After all of yesterday’s sturm und drang about me getting to work at 9:30, I did — and didn’t have anything to do until 11.

So I did a little more job searching.  This might be a good time to go into public interest law.  It would certainly save my sanity.

4 Responses to “Huh.”


  1. 1 Linnaeus

    Well, at least you have job prospects.

  2. 2 Karen

    Government work can be fun, but you do have to be careful, because the idiots and assholes tend to get stuck forever. Talk to everyone you can before taking a job just to make sure the boss isn’t a real beast. See my comment on “Well, that was weird,” for further explanation.

  3. 3 C J

    Government work is not only fun, but, in my (22+ years of) experience, is rewarding, gratifying, . . . all the good adjectives you can think of that don’t have to do with making you (monetarily) rich. I helped ensure that minority businesses would get a fair chance at government contracts; I helped prevent infringements on First Amendment rights; I helped protect taxpayers from various kinds of fraud. What I’m proudest of is, I helped protect children from abusive or neglectful parents. Forget the fancy law firms. Look to government or nongovernment public interest entities — you’ll be happier, I’m sure. Not to say that you’ll never encounter a jerk there (the worst boss I ever had — and I went to law school after having had another career) was in the government. But even he was fairly easy to work around or avoid, and, I repeat, the work itself was worth even putting up with him for a couple of years.

  4. 4 Zuzu

    I’d love a government job. I spent two years as a temp for the NYC Law Department and loved the work. I only left because my adversaries were making my life utter hell, and going after me personally.

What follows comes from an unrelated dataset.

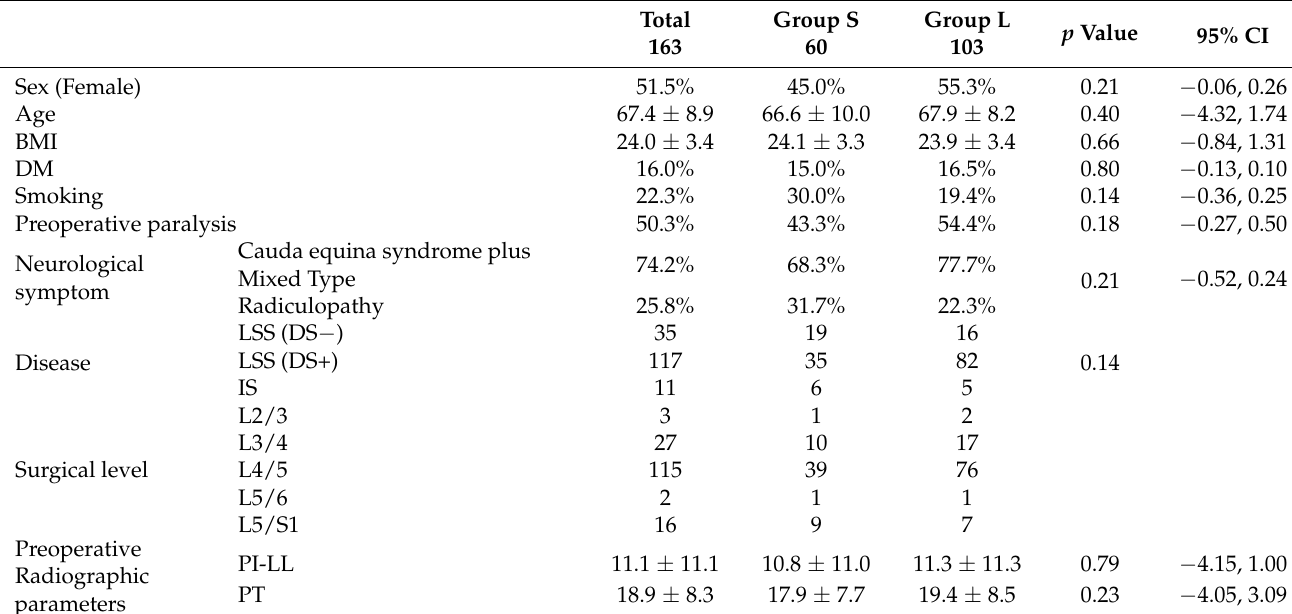
Table 1. Patient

    The last straw for me was when my mother died, and my cocounsel and I asked for a two-week continuance on our opposition brief because I’d missed a lot of time while she was in the hospital and wasn’t going to be able to finish on time.

    When Ingrid, my cocounsel, came into my office in tears after she’d called our adversaries to get consent, I knew something was horribly wrong. They’d not only NOT consented, but wanted to see my time records, said that losing my mother was no reason to lose time at work because one of their aunts had died and he only lost a day for the funeral, and accused Ingrid of exploiting my mother’s death to get the continuance the magistrate had earlier rejected because Ingrid would be out of the country on the original date.

    And then they repeated most of the same bullshit on the phone conference with the magistrate (except for the aunt stuff). Who was horrified, and granted our continuance.

    Since there was no getting away from them in that division, I decided to leave the Law Department. Which is something I often regret.